## TEXT SECTION
--- BEGIN ---

Infoobjects is a consulting company that helps enterprises transform how and where they run applications and infrastructure. From strategy, to implementation, to ongoing managed services, Infoobjects creates tailored cloud solutions for enterprises at all stages of the cloud journey.
CSV lookup filter plugin for Embulk
An Embulk filter plugin for Lookup Transformation with CSV
Configuration
- csv_lookup: Required attributes for the LookUp Filter Plugin -
- filters:
- type: Name of lookup type (required)
- mapping_from: (Name of columns to be matched with table 2 columns) (required)
- Name of column-1: column name-1 from input file
- Name of column-2: column name-2 from input file etc ...
- mapping_to: (Name of columns to be matched with table 1 columns) (required)
- Name of column-1: column name-1 from input file
- Name of column-2: column name-2 from input file
- new_columns: (New generated column names) (required)
- Name-1,Type-1: Any Name, Type of the name (name: country_name, type: string)
- Name-2,Type-2: Any Name, Type of the name (name: country_address, type: string) etc ...

--- END ---

## DIRECTION
Reproduce the part of the Embulk plugin page starting at "- mapping_to: (Name" and ending at "column names) (required)".

## DATA EXTRACT
--- BEGIN ---

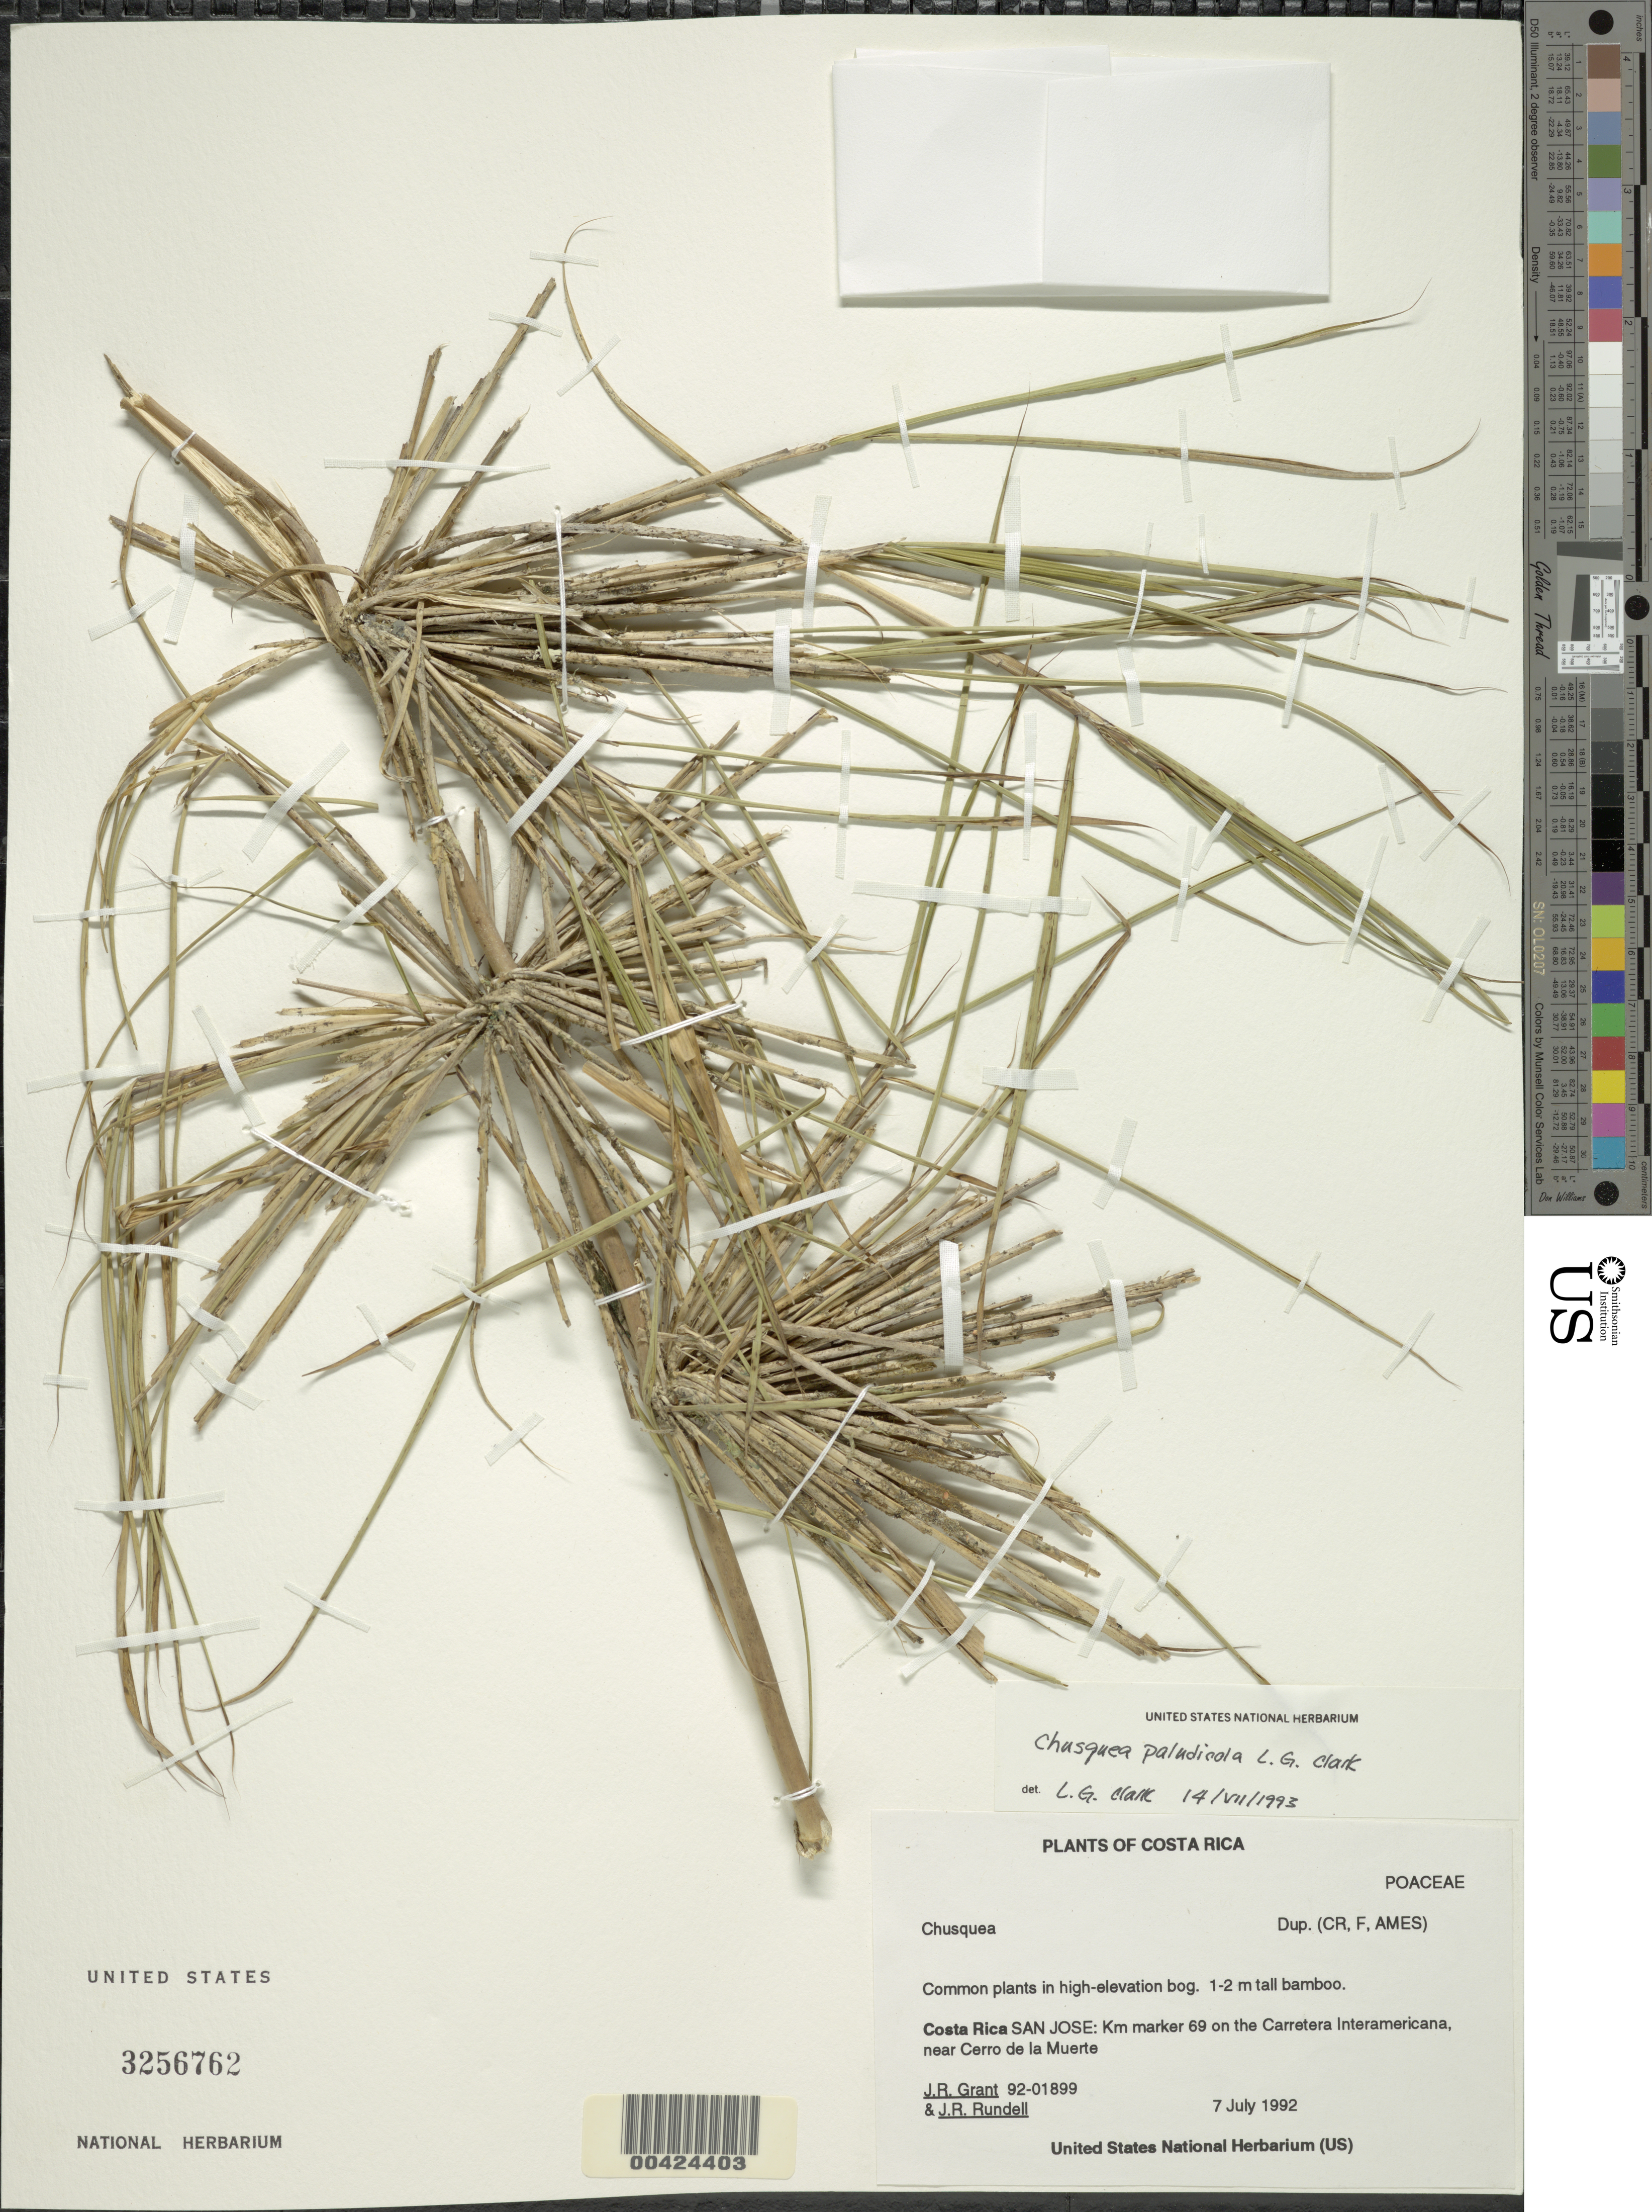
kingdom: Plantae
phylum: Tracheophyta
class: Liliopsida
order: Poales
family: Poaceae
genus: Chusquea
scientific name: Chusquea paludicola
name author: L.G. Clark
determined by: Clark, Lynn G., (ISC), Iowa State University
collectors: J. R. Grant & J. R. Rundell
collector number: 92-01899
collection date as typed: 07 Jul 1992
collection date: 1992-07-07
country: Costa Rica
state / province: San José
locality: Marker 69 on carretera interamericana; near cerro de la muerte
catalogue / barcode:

--- END ---

## THE RESULT
- mapping_to: (Name of columns to be matched with table 1 columns) (required)
- Name of column-1: column name-1 from input file
- Name of column-2: column name-2 from input file
- new_columns: (New generated column names) (required)